Мурроу высосал из мяса сок. От сквозняка огонь заплясал, дым попал ему глаза, заставив разразиться проклятиями. Воронья Кость, всё еще хмурившийся из-за бесцеремонного вторжения, ничего не сказал, остро чувствуя на запястье ладонь Берто. Маленький венд сидел неподвижно, как древний камень, хотя глубоко внутри он дрожал, словно лошадь, по которой ползает муха, и Олаф чувствовал это.

— Поэтому важно, чтобы был второй или даже третий ряд, вооруженный копьями, — продолжал Мурроу. — В первом ряду, всё что от тебя требуется — крепко стоять и не дать себя убить, хотя на самом деле это сложнее, чем кажется.

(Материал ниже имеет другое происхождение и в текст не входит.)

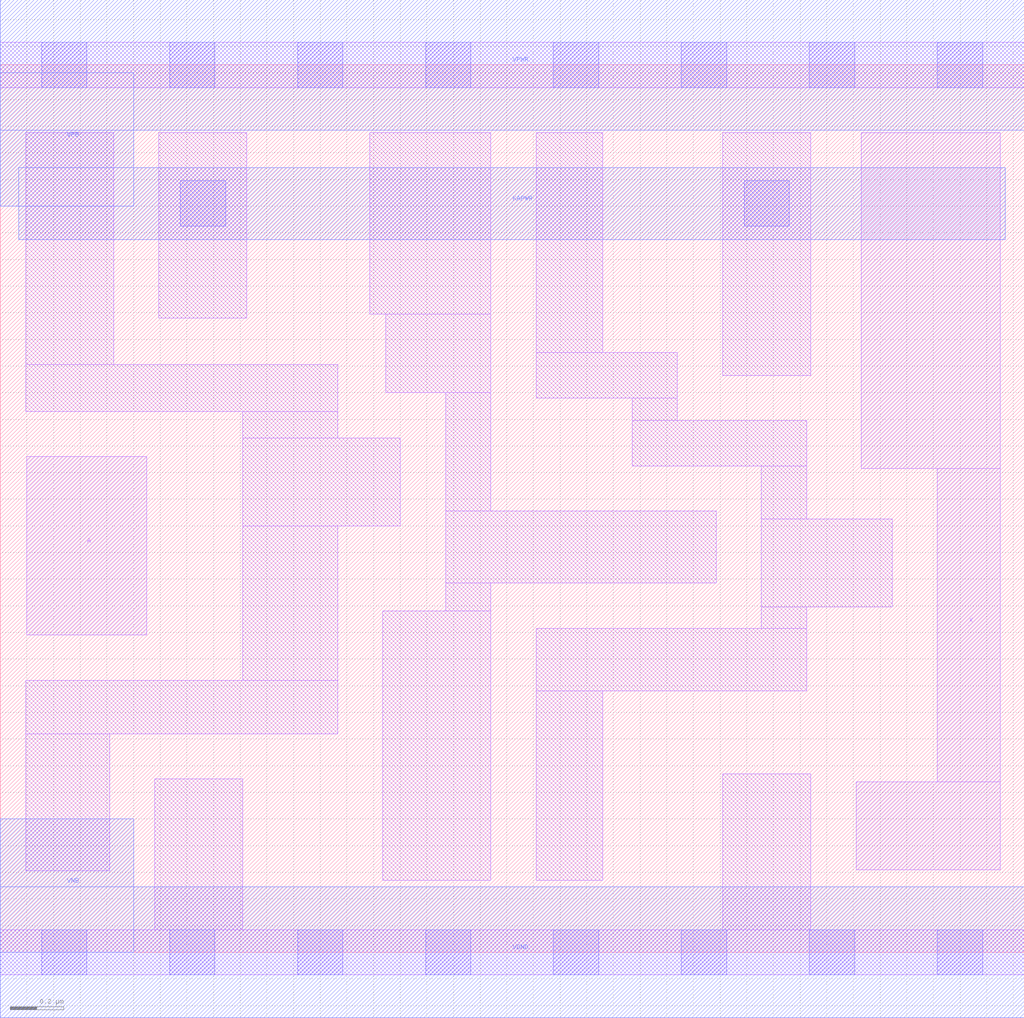
<source format=lef>
# Copyright 2020 The SkyWater PDK Authors
#
# Licensed under the Apache License, Version 2.0 (the "License");
# you may not use this file except in compliance with the License.
# You may obtain a copy of the License at
#
#     https://www.apache.org/licenses/LICENSE-2.0
#
# Unless required by applicable law or agreed to in writing, software
# distributed under the License is distributed on an "AS IS" BASIS,
# WITHOUT WARRANTIES OR CONDITIONS OF ANY KIND, either express or implied.
# See the License for the specific language governing permissions and
# limitations under the License.
#
# SPDX-License-Identifier: Apache-2.0

VERSION 5.5 ;
NAMESCASESENSITIVE ON ;
BUSBITCHARS "[]" ;
DIVIDERCHAR "/" ;
MACRO sky130_fd_sc_lp__dlybuf4s50kapwr_1
  CLASS CORE ;
  SOURCE USER ;
  ORIGIN  0.000000  0.000000 ;
  SIZE  3.840000 BY  3.330000 ;
  SYMMETRY X Y ;
  SITE unit ;
  PIN A
    ANTENNAGATEAREA  0.252000 ;
    DIRECTION INPUT ;
    USE SIGNAL ;
    PORT
      LAYER li1 ;
        RECT 0.100000 1.190000 0.550000 1.860000 ;
    END
  END A
  PIN X
    ANTENNADIFFAREA  0.445200 ;
    DIRECTION OUTPUT ;
    USE SIGNAL ;
    PORT
      LAYER li1 ;
        RECT 3.210000 0.310000 3.750000 0.640000 ;
        RECT 3.230000 1.815000 3.750000 3.075000 ;
        RECT 3.515000 0.640000 3.750000 1.815000 ;
    END
  END X
  PIN KAPWR
    DIRECTION INOUT ;
    USE POWER ;
    PORT
      LAYER met1 ;
        RECT 0.070000 2.675000 3.770000 2.945000 ;
    END
  END KAPWR
  PIN VGND
    DIRECTION INOUT ;
    USE GROUND ;
    PORT
      LAYER met1 ;
        RECT 0.000000 -0.245000 3.840000 0.245000 ;
    END
  END VGND
  PIN VNB
    DIRECTION INOUT ;
    USE GROUND ;
    PORT
      LAYER met1 ;
        RECT 0.000000 0.000000 0.500000 0.500000 ;
    END
  END VNB
  PIN VPB
    DIRECTION INOUT ;
    USE POWER ;
    PORT
      LAYER met1 ;
        RECT 0.000000 2.800000 0.500000 3.300000 ;
    END
  END VPB
  PIN VPWR
    DIRECTION INOUT ;
    USE POWER ;
    PORT
      LAYER met1 ;
        RECT 0.000000 3.085000 3.840000 3.575000 ;
    END
  END VPWR
  OBS
    LAYER li1 ;
      RECT 0.000000 -0.085000 3.840000 0.085000 ;
      RECT 0.000000  3.245000 3.840000 3.415000 ;
      RECT 0.095000  0.305000 0.410000 0.820000 ;
      RECT 0.095000  0.820000 1.265000 1.020000 ;
      RECT 0.095000  2.030000 1.265000 2.205000 ;
      RECT 0.095000  2.205000 0.425000 3.075000 ;
      RECT 0.580000  0.085000 0.910000 0.650000 ;
      RECT 0.595000  2.380000 0.925000 3.075000 ;
      RECT 0.910000  1.020000 1.265000 1.600000 ;
      RECT 0.910000  1.600000 1.500000 1.930000 ;
      RECT 0.910000  1.930000 1.265000 2.030000 ;
      RECT 1.385000  2.395000 1.840000 3.075000 ;
      RECT 1.435000  0.270000 1.840000 1.280000 ;
      RECT 1.445000  2.100000 1.840000 2.395000 ;
      RECT 1.670000  1.280000 1.840000 1.385000 ;
      RECT 1.670000  1.385000 2.685000 1.655000 ;
      RECT 1.670000  1.655000 1.840000 2.100000 ;
      RECT 2.010000  0.270000 2.260000 0.980000 ;
      RECT 2.010000  0.980000 3.025000 1.215000 ;
      RECT 2.010000  2.080000 2.540000 2.250000 ;
      RECT 2.010000  2.250000 2.260000 3.075000 ;
      RECT 2.370000  1.825000 3.025000 1.995000 ;
      RECT 2.370000  1.995000 2.540000 2.080000 ;
      RECT 2.710000  0.085000 3.040000 0.670000 ;
      RECT 2.710000  2.165000 3.040000 3.075000 ;
      RECT 2.855000  1.215000 3.025000 1.295000 ;
      RECT 2.855000  1.295000 3.345000 1.625000 ;
      RECT 2.855000  1.625000 3.025000 1.825000 ;
    LAYER mcon ;
      RECT 0.155000 -0.085000 0.325000 0.085000 ;
      RECT 0.155000  3.245000 0.325000 3.415000 ;
      RECT 0.635000 -0.085000 0.805000 0.085000 ;
      RECT 0.635000  3.245000 0.805000 3.415000 ;
      RECT 0.675000  2.725000 0.845000 2.895000 ;
      RECT 1.115000 -0.085000 1.285000 0.085000 ;
      RECT 1.115000  3.245000 1.285000 3.415000 ;
      RECT 1.595000 -0.085000 1.765000 0.085000 ;
      RECT 1.595000  3.245000 1.765000 3.415000 ;
      RECT 2.075000 -0.085000 2.245000 0.085000 ;
      RECT 2.075000  3.245000 2.245000 3.415000 ;
      RECT 2.555000 -0.085000 2.725000 0.085000 ;
      RECT 2.555000  3.245000 2.725000 3.415000 ;
      RECT 2.790000  2.725000 2.960000 2.895000 ;
      RECT 3.035000 -0.085000 3.205000 0.085000 ;
      RECT 3.035000  3.245000 3.205000 3.415000 ;
      RECT 3.515000 -0.085000 3.685000 0.085000 ;
      RECT 3.515000  3.245000 3.685000 3.415000 ;
  END
END sky130_fd_sc_lp__dlybuf4s50kapwr_1
END LIBRARY

</source>
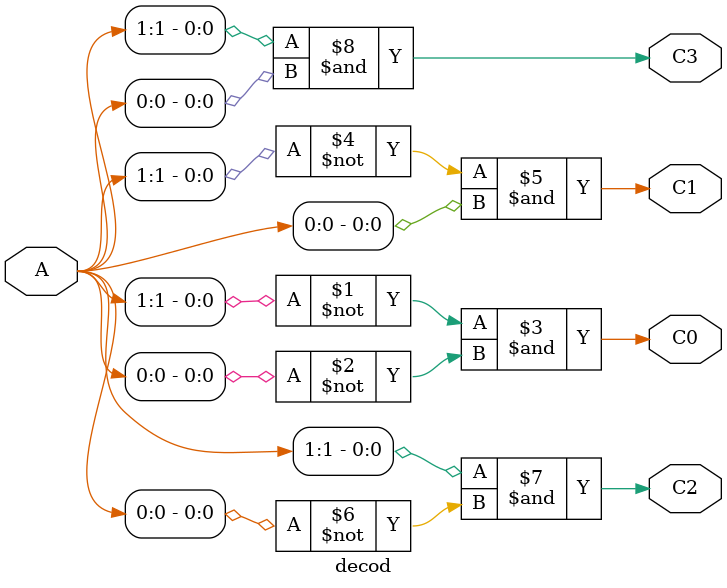
<source format=v>


module decod(
input [1:0] A,
output C0,
output C1,
output C2,
output C3
);


//and U0(C0,~A[1],~A[0]);
//and U1(C1,~A[1],A[0]);
//and U2(C2,A[1],~A[0]);
//and U3(C3,A[1],A[0]);

assign C0=(~A[1]&~A[0]);
assign C1=(~A[1]& A[0]);
assign C2=( A[1]&~A[0]);
assign C3=( A[1]& A[0]);
  
endmodule



</source>
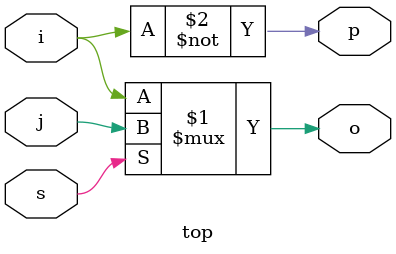
<source format=v>
module top(input i, j, s, output o, p);
assign o = s ? j : i;
assign p = ~i;
endmodule

</source>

Ты не можешь толком сражаться из-за тесноты, — ты едва ли можешь даже поднять локоть. Ты стоишь там, чтобы защищать тех, кто сзади, чьи копья колют врага, они и делают настоящую работу.

— Так уж они и не сражаются? — сказал Ровальд, потянувшись за куском мяса, и хлопая по кончикам загоревшихся волос. — Именно Обречённые и выигрывают битвы.

— Ближе к концу, да, — подтвердил Мурроу и взялся за свой топор, который редко выпускал из рук, — потому что есть лишь один способ найти пространство, чтобы размахнуться — ты должен давить на врага, шаг за шагом, пока они не сломаются. А затем ты сражаешься, чтобы прикончить их. Поэтому мы и сражаемся парами, оттачивая эти навыки.

Мар, напарник Мурроу, кивнул и усмехнулся своему партнёру, который поприветствовал его, подняв свой бородатый топор. Берто уже знал, что Мурроу цепляет своим топором край щита, а в это время Мар старается убить незащищённого воина.

— Этот трюк с топором используется ирландцами, — продолжал объяснять Мурроу, улыбаясь и поглядывая на лезвие топора, словно мужчина на девушку, которая совсем не прочь. — Клан Дал Кайш, к которому принадлежит Бриан Бору, усовершенствовали это оружие, и хоть мне больно признать это, но такие топоры назвали именно в их честь.

— Но заметь, этот трюк хорош, когда ты наступаешь вперёд, — добавил Хальфдан. — гораздо сложнее отступить на шаг или два и держать при этом строй.

— Да уж, — признал Мурроу. — Не так уж приятно быть Обречённым, когда перед тобой нет никого, кроме ревущих врагов, тогда второй или даже третий ряд кажутся вполне уютным местечком. Но отступать куда труднее.

— А зачем же тогда отступать? — спросил Берто и те, кто понимал, усмехнулись. Потому что война — это тяжёлая работа, ответили с десяток глоток. Всего лишь час боя, когда ты поскальзываешься, вопишь и колешь врага, а кажется, что минул целый день, и тогда даже небольшой замах заставляет тебя падать на колени и задыхаться.

Мурроу считал, что воины, вся жизнь которых и была войной, отступают в самом крайнем случае, а фермеры с копьями и топорами и подавно, но даже таким прославленным воинам, как Обетное Братство, иногда приходится отступать на шаг или два, чтобы, в конце концов, хотя бы перевести дух. Можно ввести в бой свежих воинов, меняя один ряд на другой, но немногие владеют этим ромейским мастерством, опасаясь, что этот манёвр приведёт к беспорядку.

Все эти разговоры лишь отвлекали воинов ото сна, и Берто, в конце концов, поднялся и вышел в поисках жёлтой суки во тьму, оставив на запястье Вороньей Кости ощущение жара от прикосновения, а сам принц озадачился его внезапным уходом. Хальфдан пошутил, что венд приревновал к тому пятнистому псу, теперь куда-то пропавшему.